**Action item**
Please retype each record exactly as it stands below.

**Collected data**

++++++++

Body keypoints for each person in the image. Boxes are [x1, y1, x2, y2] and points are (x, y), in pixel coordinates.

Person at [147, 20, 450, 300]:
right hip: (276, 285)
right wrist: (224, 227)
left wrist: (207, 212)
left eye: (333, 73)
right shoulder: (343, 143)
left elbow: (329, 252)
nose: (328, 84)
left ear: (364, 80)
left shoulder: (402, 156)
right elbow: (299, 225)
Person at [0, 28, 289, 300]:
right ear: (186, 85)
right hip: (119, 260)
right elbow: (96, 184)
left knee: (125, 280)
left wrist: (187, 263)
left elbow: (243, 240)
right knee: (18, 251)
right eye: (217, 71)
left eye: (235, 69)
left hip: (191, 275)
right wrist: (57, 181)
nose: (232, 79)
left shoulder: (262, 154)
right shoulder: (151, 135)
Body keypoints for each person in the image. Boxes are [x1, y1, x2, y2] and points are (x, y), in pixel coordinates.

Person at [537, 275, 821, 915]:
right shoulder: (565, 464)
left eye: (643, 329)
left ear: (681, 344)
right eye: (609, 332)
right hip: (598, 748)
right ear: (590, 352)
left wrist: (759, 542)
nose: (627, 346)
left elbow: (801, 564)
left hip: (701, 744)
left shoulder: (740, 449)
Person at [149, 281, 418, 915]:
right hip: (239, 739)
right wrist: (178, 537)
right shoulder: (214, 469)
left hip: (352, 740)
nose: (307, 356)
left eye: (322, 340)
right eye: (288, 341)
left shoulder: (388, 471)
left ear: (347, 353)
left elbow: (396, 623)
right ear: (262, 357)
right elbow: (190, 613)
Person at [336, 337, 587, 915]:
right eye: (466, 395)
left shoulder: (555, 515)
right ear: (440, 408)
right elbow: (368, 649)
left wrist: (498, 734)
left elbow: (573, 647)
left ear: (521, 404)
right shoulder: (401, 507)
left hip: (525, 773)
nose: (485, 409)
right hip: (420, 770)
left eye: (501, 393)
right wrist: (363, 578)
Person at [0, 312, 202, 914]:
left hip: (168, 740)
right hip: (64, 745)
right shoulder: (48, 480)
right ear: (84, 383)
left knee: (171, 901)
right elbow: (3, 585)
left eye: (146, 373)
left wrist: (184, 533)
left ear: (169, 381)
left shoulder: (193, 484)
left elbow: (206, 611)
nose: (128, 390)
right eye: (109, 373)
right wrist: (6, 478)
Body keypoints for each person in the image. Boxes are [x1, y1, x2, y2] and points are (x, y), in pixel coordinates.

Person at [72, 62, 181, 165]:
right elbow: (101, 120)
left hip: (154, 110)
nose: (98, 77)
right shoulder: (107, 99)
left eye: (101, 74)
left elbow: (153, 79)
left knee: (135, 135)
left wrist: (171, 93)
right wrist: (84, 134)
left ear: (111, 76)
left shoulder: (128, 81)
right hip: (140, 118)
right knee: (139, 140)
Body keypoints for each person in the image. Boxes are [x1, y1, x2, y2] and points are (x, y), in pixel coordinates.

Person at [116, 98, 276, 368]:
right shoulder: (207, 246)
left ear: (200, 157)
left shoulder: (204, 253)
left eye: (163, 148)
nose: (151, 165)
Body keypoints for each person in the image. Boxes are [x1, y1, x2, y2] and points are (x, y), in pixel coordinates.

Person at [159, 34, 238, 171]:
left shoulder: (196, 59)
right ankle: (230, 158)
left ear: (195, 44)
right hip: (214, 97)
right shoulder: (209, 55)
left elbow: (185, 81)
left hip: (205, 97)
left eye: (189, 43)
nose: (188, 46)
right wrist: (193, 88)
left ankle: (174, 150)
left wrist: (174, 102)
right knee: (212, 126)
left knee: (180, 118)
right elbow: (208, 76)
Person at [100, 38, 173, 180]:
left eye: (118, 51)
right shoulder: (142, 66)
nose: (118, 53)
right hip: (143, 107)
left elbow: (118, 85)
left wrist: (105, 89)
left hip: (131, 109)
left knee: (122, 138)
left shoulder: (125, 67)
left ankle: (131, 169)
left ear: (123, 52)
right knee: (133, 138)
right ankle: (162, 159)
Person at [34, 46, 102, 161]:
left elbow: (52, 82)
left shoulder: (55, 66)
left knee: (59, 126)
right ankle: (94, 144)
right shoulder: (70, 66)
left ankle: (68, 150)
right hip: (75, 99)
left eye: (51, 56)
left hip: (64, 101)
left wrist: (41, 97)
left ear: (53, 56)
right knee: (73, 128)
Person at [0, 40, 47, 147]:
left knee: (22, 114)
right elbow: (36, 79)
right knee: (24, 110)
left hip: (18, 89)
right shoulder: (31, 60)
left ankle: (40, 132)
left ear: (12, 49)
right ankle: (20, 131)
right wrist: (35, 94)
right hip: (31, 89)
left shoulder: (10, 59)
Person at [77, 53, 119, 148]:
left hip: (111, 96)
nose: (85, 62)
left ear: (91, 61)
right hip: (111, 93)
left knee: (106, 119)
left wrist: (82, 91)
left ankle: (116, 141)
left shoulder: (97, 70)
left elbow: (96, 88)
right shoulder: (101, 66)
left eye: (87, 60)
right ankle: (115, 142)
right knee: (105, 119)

++++++++

**Answer for the task**
Body keypoints for each person in the image. Boxes are [x1, y1, x2, y2] and points are (x, y), in pixel coordinates.

Person at [147, 20, 450, 300]:
right hip: (276, 285)
right wrist: (224, 227)
left wrist: (207, 212)
left eye: (333, 73)
right shoulder: (343, 143)
left elbow: (329, 252)
nose: (328, 84)
left ear: (364, 80)
left shoulder: (402, 156)
right elbow: (299, 225)
Person at [0, 28, 289, 300]:
right ear: (186, 85)
right hip: (119, 260)
right elbow: (96, 184)
left knee: (125, 280)
left wrist: (187, 263)
left elbow: (243, 240)
right knee: (18, 251)
right eye: (217, 71)
left eye: (235, 69)
left hip: (191, 275)
right wrist: (57, 181)
nose: (232, 79)
left shoulder: (262, 154)
right shoulder: (151, 135)
Body keypoints for each person in the image. Boxes are [x1, y1, x2, y2] and points are (x, y), in pixel coordinates.

Person at [537, 275, 821, 915]:
right shoulder: (565, 464)
left eye: (643, 329)
left ear: (681, 344)
right eye: (609, 332)
right hip: (598, 748)
right ear: (590, 352)
left wrist: (759, 542)
nose: (627, 346)
left elbow: (801, 564)
left hip: (701, 744)
left shoulder: (740, 449)
Person at [149, 281, 418, 915]:
right hip: (239, 739)
right wrist: (178, 537)
right shoulder: (214, 469)
left hip: (352, 740)
nose: (307, 356)
left eye: (322, 340)
right eye: (288, 341)
left shoulder: (388, 471)
left ear: (347, 353)
left elbow: (396, 623)
right ear: (262, 357)
right elbow: (190, 613)
Person at [336, 337, 587, 915]:
right eye: (466, 395)
left shoulder: (555, 515)
right ear: (440, 408)
right elbow: (368, 649)
left wrist: (498, 734)
left elbow: (573, 647)
left ear: (521, 404)
right shoulder: (401, 507)
left hip: (525, 773)
nose: (485, 409)
right hip: (420, 770)
left eye: (501, 393)
right wrist: (363, 578)
Person at [0, 312, 202, 914]:
left hip: (168, 740)
right hip: (64, 745)
right shoulder: (48, 480)
right ear: (84, 383)
left knee: (171, 901)
right elbow: (3, 585)
left eye: (146, 373)
left wrist: (184, 533)
left ear: (169, 381)
left shoulder: (193, 484)
left elbow: (206, 611)
nose: (128, 390)
right eye: (109, 373)
right wrist: (6, 478)
Body keypoints for each person in the image. Boxes are [x1, y1, x2, y2] and points are (x, y), in pixel coordinates.

Person at [72, 62, 181, 165]:
right elbow: (101, 120)
left hip: (154, 110)
nose: (98, 77)
right shoulder: (107, 99)
left eye: (101, 74)
left elbow: (153, 79)
left knee: (135, 135)
left wrist: (171, 93)
right wrist: (84, 134)
left ear: (111, 76)
left shoulder: (128, 81)
right hip: (140, 118)
right knee: (139, 140)
Body keypoints for each person in the image. Boxes are [x1, y1, x2, y2] and points are (x, y), in pixel coordinates.

Person at [116, 98, 276, 368]:
right shoulder: (207, 246)
left ear: (200, 157)
left shoulder: (204, 253)
left eye: (163, 148)
nose: (151, 165)
Body keypoints for each person in the image. Boxes are [x1, y1, x2, y2] and points are (x, y), in pixel coordinates.

Person at [159, 34, 238, 171]:
left shoulder: (196, 59)
right ankle: (230, 158)
left ear: (195, 44)
right hip: (214, 97)
right shoulder: (209, 55)
left elbow: (185, 81)
left hip: (205, 97)
left eye: (189, 43)
nose: (188, 46)
right wrist: (193, 88)
left ankle: (174, 150)
left wrist: (174, 102)
right knee: (212, 126)
left knee: (180, 118)
right elbow: (208, 76)
Person at [100, 38, 173, 180]:
left eye: (118, 51)
right shoulder: (142, 66)
nose: (118, 53)
right hip: (143, 107)
left elbow: (118, 85)
left wrist: (105, 89)
left hip: (131, 109)
left knee: (122, 138)
left shoulder: (125, 67)
left ankle: (131, 169)
left ear: (123, 52)
right knee: (133, 138)
right ankle: (162, 159)
Person at [34, 46, 102, 161]:
left elbow: (52, 82)
left shoulder: (55, 66)
left knee: (59, 126)
right ankle: (94, 144)
right shoulder: (70, 66)
left ankle: (68, 150)
right hip: (75, 99)
left eye: (51, 56)
left hip: (64, 101)
left wrist: (41, 97)
left ear: (53, 56)
right knee: (73, 128)
Person at [0, 40, 47, 147]:
left knee: (22, 114)
right elbow: (36, 79)
right knee: (24, 110)
left hip: (18, 89)
right shoulder: (31, 60)
left ankle: (40, 132)
left ear: (12, 49)
right ankle: (20, 131)
right wrist: (35, 94)
right hip: (31, 89)
left shoulder: (10, 59)
Person at [77, 53, 119, 148]:
left hip: (111, 96)
nose: (85, 62)
left ear: (91, 61)
right hip: (111, 93)
left knee: (106, 119)
left wrist: (82, 91)
left ankle: (116, 141)
left shoulder: (97, 70)
left elbow: (96, 88)
right shoulder: (101, 66)
left eye: (87, 60)
right ankle: (115, 142)
right knee: (105, 119)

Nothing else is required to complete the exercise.